En esto no siempre había acuerdo unánime. Al parecer, las ánimas benditas están metidas en una piscina de agua hirviendo y, cuando están limpias y purificadas, bien aseadas, son sacadas, secadas y llevadas al paraíso. Estas almas de nuestro patio, eran almas que salían más en invierno que en verano y siempre estaban temblando de frío. No, nuestros fantasmas eran refugiados de la guerra, almas sin patria.
-¿En verano no salen?
-No, en verano no se las ve. Parece como si en verano se fueran por ahí, como los segadores, lejos, nadie sabe dónde... Los fantasmas de la noche y del invierno...
Nuestra experiencia en fantasmas nos daba autoridad.

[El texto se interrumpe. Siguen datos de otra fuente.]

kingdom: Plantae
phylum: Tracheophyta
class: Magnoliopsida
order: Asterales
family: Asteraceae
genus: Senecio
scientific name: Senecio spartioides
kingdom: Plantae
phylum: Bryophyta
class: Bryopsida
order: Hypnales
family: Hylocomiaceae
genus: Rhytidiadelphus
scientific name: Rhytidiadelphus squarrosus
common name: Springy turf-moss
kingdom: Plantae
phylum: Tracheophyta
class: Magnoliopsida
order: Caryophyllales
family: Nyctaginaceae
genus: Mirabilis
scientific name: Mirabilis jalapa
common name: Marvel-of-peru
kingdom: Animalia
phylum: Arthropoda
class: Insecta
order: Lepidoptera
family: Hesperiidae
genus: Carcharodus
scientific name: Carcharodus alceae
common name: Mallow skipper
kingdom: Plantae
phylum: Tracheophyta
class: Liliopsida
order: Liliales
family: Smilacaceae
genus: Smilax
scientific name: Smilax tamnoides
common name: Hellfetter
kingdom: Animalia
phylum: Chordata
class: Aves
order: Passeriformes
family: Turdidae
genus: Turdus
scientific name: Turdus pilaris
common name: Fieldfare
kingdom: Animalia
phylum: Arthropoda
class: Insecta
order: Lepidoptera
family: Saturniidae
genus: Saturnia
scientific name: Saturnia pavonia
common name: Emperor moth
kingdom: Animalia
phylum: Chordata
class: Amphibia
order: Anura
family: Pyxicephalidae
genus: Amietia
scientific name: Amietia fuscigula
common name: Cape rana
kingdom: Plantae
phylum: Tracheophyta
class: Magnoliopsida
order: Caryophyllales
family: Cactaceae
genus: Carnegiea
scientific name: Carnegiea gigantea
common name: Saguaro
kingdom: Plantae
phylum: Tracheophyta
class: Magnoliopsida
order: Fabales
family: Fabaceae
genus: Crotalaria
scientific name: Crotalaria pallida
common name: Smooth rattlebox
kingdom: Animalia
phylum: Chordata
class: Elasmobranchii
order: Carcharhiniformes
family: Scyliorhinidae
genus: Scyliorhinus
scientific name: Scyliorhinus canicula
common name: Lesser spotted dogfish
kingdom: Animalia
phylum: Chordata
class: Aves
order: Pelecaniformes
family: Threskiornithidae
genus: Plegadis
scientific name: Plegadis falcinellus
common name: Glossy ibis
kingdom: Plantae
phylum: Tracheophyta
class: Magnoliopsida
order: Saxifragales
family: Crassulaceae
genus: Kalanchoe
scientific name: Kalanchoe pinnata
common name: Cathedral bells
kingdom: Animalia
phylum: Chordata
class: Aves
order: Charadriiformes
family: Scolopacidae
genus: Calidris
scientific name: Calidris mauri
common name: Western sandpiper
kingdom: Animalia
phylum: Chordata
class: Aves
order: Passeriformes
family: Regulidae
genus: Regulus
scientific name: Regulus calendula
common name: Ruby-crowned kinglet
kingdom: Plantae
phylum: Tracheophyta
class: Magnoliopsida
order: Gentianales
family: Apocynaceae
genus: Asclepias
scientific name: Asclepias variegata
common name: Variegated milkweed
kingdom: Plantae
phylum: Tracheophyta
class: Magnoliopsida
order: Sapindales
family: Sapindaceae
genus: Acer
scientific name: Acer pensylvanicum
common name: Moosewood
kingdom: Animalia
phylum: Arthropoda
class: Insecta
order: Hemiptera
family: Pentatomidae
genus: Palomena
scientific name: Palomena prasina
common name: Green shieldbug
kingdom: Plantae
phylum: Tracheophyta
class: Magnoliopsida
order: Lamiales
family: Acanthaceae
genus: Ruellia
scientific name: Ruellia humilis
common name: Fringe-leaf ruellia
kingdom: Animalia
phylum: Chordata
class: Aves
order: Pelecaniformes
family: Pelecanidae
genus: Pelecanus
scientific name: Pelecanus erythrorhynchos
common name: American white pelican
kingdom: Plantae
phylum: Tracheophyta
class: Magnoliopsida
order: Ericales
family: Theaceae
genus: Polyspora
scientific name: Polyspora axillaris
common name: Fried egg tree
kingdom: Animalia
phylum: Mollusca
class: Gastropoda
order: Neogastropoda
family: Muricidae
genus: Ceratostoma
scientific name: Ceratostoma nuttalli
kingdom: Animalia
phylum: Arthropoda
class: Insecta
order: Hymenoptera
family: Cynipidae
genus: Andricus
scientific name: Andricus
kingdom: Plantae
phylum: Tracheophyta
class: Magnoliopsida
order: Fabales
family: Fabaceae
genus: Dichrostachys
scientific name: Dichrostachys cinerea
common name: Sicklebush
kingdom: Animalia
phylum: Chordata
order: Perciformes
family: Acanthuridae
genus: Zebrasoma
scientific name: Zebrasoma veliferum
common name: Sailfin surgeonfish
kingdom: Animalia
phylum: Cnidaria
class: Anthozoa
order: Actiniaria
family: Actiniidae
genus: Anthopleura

Seguían llegando al barrio más y más vecinos llenando casas y abriendo balcones, dando gritos. No sabemos si eran refugiados venidos de otros lugares, gente alegre y tranquila. Por eso la calle triste se fue transformando, se hacía más animada y mi madre se distraía viendo a los niños correr debajo de su balcón. Claro que, en cuanto llegaba el invierno, el balcón se cerraba y se acababa el jaleo. A los niños, los sustituía de noche el ladrido de los perros que no tenían cobijo y se pasaban la noche pidiendo de puerta en puerta. Casi todos los perros, entonces, eran vagabundos, no tenían amo conocido. Muchos habían hecho la guerra y, cuando oían un cohete o una sirena, echaban a correr aterrorizados creyendo que era alarmas de un bombardeo. Guardaban fija la memoria de las bombas. ¿Cuántos habrían muerto en la guerra? Eso nunca se sabrá. Nadie contaba los perros que aparecían tirados en la calle muertos de bala. También el hambre propia y ajena se llevó a muchos perros devorados por hombres carniceros...
También se llevó la guerra y la posguerra cientos de gatos cazados en noches oscuras, gatos que fueron decapitados al relente, guisados al ajillo en grandes perolas de arcilla. Gato por liebre. ¿Cuántos gatos se perdieron en la contienda? Nunca lo sabremos. Habría que contar muchas cabezas. Nosotros solo sabemos que nuestro gato negro gigante desapareció en una de esas cacerías y que sirvió la mesa y el jolgorio de muchos...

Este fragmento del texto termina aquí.